Task goal: Your answer should be one number, the count of lines in the entries holding the word "exhibits".

Exercise data START

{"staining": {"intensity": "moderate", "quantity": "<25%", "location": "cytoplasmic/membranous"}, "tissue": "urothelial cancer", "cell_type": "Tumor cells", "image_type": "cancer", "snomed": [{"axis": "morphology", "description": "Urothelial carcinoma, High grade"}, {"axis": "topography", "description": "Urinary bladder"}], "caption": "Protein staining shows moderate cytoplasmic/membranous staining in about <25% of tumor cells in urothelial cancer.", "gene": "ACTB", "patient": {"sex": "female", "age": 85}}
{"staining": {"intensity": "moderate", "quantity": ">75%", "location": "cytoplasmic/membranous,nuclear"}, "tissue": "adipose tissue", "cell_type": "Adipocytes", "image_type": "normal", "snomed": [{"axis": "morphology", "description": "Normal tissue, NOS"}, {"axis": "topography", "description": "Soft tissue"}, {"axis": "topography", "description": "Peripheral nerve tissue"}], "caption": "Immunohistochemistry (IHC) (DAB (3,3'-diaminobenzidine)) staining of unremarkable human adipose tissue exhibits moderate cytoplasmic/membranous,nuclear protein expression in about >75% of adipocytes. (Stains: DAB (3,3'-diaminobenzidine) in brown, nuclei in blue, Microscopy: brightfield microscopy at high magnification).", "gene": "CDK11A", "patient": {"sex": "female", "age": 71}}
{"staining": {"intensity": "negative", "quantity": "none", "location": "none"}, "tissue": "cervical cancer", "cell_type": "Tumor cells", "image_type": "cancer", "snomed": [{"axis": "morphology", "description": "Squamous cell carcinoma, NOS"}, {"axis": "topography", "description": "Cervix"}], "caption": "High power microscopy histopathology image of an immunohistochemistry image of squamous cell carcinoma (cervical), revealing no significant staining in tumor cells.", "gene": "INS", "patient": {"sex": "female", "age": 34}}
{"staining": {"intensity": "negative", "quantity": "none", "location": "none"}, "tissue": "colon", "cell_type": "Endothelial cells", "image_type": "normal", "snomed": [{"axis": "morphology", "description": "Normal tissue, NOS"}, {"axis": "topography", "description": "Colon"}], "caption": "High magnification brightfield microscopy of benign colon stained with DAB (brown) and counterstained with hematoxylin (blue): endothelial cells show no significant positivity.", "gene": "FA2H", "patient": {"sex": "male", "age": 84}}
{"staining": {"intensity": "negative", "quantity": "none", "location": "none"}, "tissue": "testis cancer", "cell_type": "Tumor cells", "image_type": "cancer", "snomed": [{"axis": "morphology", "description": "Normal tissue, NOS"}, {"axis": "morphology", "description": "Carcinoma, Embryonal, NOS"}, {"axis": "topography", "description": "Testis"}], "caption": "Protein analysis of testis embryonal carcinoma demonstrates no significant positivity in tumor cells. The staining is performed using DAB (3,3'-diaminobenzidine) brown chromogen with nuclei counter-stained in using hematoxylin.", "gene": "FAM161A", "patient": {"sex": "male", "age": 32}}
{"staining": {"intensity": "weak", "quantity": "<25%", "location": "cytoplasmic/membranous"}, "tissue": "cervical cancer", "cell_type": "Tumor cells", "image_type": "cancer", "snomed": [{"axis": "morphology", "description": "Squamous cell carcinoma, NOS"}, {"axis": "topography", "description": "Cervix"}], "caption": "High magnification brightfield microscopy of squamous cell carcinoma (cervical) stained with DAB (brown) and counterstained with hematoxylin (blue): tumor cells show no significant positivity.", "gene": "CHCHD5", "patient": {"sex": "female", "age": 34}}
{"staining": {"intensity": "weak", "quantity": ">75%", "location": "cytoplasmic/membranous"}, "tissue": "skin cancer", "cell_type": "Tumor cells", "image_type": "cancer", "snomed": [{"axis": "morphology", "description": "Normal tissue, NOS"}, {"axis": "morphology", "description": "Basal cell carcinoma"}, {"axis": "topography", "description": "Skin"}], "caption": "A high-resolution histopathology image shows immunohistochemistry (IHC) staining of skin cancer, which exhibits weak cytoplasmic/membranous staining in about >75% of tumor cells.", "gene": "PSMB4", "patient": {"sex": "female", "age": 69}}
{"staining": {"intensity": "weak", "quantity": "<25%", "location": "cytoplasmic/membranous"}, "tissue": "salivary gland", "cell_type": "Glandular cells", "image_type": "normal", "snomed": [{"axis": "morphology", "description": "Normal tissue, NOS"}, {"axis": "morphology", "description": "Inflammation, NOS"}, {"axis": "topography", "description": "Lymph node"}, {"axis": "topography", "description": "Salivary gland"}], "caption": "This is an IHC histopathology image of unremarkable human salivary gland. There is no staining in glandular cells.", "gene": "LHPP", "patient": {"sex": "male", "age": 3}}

Exercise data END

Answer to the exercise: 2